José Abreu and Yordan Álvarez help Astros get even with rout of Rangers in ALCS Game 4
ARLINGTON, Texas — José Abreu hit a three-run homer right after Yordan Álvarez’s tiebreaking sacrifice fly, and the Houston Astros pulled even in the American League Championship Series with a 10-3 victory over the Texas Rangers in Game 4 on Thursday night.
Houston, which led 3-0 only four batters into the game, responded immediately after Texas got even on Corey Seager’s opposite-field homer in the third inning.
Adolis García also homered for the wild-card Rangers, who have dropped two games in a row at home after starting this postseason with seven consecutive wins — six on the road. That included sweeps of the AL’s two winningest teams, Baltimore and Tampa Bay.
Game 5 is Friday afternoon at Globe Life Field, where the defending World Series champion Astros are 8-1 this season. The home team has yet to lead in this ALCS, which switches back to Houston for Game 6 on Sunday night.
“We’re playing a good team. Nobody thought it was going to be easy,” Rangers manager Bruce Bochy said. “[The Astros] have played very well in this ballpark. We need to change that. We know it.”
José Altuve had three hits and scored three times in his 100th career playoff game. Álvarez drove in three runs, giving him 13 RBIs this postseason, and Chas McCormick added a two-run homer.
“That means a lot, obviously. It makes it even more special because we won,” said Altuve, who became the seventh big leaguer to play in 100 playoff games. “Nothing’s done yet, but to be able to get the opportunity to come back and tie the series ... it’s really important for us.”
Texas’ Dane Dunning, who entered in relief in the first inning, had an 0-and-2 count against No. 9 batter Martin Maldonado to open the fourth with the game tied before walking him and then Altuve.
Mauricio Dubón followed with his second soft single of the game before Alex Bregman struck out with the bases loaded. Rookie lefty Cody Bradford came in to face Álvarez, whose 401-foot sacrifice fly to the warning track in center field came on the ninth pitch. Abreu then hit his fourth homer this postseason to make it 7-3.
Ryne Stanek got the win while throwing only one pitch, inducing Mitch Garver’s inning-ending double-play grounder in the third.
Ketel Marte’s walk-off single completed the Arizona Diamondbacks rally in the 2-1 win over the Philadelphia Phillies in Game 3 of the NLCS.
The Astros have outscored Texas 74-32 in winning their last seven games at Globe Life. That includes their 8-5 win in Game 3 of the first postseason series between the instate AL West rivals.

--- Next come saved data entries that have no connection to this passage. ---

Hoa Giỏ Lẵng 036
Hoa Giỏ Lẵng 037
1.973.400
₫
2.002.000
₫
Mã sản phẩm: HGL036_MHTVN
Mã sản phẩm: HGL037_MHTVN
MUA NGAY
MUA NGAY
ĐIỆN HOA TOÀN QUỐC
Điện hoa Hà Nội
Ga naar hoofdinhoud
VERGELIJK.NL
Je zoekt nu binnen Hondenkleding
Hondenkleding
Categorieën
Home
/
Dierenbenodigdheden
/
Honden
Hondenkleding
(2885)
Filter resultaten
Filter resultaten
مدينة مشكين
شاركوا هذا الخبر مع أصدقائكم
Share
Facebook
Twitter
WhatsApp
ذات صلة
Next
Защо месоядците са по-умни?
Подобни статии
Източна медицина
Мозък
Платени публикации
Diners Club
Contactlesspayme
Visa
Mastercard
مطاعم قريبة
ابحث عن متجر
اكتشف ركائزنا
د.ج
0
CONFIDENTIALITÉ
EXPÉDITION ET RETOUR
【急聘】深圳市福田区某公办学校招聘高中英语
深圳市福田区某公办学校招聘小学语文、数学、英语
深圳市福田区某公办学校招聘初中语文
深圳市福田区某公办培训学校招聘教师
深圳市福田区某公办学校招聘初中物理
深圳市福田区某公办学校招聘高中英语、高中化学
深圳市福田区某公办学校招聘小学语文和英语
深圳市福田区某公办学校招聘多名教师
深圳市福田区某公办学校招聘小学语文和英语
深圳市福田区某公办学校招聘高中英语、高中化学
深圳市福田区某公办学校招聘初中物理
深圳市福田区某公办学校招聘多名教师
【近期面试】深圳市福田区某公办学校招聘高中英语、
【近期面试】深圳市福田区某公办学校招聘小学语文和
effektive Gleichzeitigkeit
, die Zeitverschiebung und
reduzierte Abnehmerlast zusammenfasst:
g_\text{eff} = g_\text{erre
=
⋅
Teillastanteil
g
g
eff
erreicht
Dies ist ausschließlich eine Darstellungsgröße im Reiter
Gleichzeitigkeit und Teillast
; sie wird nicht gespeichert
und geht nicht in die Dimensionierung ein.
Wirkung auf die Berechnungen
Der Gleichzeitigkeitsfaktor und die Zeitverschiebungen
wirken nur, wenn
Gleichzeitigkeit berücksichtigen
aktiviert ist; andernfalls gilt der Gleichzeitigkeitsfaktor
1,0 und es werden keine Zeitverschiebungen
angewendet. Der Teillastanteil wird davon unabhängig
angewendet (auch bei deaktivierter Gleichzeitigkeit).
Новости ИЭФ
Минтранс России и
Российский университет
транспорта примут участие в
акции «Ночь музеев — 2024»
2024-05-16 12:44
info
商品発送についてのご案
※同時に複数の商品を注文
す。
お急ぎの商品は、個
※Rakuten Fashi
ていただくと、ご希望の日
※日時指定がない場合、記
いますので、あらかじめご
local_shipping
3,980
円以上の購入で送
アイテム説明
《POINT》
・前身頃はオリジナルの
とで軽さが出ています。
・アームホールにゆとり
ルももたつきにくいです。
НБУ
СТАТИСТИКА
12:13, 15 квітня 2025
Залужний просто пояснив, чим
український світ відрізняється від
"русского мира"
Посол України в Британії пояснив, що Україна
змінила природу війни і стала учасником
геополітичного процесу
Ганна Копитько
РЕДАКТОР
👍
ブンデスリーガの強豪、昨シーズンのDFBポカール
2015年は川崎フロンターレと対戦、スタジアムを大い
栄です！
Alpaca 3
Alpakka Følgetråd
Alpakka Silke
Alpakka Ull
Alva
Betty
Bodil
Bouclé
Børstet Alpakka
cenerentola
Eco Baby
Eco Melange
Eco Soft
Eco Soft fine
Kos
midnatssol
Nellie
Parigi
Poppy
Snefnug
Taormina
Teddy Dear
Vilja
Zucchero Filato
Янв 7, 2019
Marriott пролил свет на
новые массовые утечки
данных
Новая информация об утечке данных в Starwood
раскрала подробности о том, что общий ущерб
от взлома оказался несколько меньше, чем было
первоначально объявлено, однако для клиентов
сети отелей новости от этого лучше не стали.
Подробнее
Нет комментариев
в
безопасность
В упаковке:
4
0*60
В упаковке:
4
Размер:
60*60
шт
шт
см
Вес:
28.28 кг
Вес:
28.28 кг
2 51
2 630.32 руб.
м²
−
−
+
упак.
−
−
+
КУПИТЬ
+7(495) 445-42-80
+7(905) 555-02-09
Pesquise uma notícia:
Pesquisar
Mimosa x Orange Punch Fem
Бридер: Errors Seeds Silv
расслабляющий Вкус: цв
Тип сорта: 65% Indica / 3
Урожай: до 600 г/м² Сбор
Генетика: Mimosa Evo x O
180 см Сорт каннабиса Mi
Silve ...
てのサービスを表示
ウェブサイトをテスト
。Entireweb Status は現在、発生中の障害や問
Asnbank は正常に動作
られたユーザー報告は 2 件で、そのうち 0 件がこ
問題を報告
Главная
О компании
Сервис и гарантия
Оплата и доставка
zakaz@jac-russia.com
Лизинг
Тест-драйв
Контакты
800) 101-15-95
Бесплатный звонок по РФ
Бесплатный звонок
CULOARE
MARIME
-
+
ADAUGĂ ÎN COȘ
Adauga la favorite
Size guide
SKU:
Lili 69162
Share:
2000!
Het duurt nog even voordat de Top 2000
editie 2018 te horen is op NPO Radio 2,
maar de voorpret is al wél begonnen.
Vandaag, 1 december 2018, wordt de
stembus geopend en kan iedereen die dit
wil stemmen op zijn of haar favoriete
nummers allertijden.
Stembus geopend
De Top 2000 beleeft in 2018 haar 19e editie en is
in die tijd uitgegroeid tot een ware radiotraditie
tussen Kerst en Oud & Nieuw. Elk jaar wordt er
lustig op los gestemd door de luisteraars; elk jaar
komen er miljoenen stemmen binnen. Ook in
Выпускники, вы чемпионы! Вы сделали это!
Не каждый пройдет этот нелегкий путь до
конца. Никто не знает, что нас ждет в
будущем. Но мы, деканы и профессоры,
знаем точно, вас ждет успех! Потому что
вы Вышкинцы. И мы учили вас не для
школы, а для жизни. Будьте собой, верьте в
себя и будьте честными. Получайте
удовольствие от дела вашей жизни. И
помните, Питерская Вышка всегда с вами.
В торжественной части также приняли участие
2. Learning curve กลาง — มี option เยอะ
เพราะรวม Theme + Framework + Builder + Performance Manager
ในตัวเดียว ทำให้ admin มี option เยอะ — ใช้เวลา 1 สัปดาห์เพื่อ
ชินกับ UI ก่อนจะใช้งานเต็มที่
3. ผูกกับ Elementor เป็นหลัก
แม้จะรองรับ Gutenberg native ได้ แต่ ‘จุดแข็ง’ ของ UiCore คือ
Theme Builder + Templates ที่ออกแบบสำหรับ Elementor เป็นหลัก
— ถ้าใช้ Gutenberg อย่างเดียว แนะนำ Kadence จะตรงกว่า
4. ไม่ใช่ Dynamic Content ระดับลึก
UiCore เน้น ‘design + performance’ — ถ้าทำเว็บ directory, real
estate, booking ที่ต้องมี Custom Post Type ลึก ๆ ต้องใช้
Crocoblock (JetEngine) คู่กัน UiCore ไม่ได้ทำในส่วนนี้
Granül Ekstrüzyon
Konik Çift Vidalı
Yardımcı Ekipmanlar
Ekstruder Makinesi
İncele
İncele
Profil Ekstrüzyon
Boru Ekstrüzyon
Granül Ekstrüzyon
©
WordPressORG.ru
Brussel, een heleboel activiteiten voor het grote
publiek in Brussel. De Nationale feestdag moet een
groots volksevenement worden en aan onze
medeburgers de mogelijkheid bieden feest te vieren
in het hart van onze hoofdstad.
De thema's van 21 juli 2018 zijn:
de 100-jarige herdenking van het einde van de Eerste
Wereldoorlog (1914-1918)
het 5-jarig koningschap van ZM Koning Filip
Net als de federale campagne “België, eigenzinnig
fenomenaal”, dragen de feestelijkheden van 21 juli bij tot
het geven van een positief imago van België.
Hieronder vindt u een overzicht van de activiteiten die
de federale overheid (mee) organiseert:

“It just happens. We come here, we focus and everybody does a good job,” Dubón said, otherwise unable to offer an explanation for why the Astros are so good there. “It’s showing right now.”
Altuve opened the game with a double and Dubón, after three hits in Game 3, followed with a bloop single off Andrew Heaney. Bregman drove both home with a triple into the right-center gap, and the Rangers already had Dunning up in the bullpen before Álvarez singled to make it 3-0.
Seager became the first shortstop to homer in both the NLCS and ALCS with his 401-foot solo drive to left-center with one out in the third. Astros starter José Urquidy then gave up back-to-back singles before Stanek took over.
The Rangers were down 7-3, but had two on with no outs in the fifth when a finger of Marcus Semien’s batting glove was the difference between a lineout and a crucial double play. The Rangers baserunner was sliding back to the bag at first base after Abreu snagged Seager’s 108.6-mph liner, lunging to tag Semien just as his hand reached the bag, and first base umpire Jordan Baker signaled safe.
The Astros challenged, and the video review showed Abreu’s glove grazing one of the fingers on the batting glove in Semien’s back pocket as the finger popped into the air from the rear pocket. Texas had only two more baserunners after that play.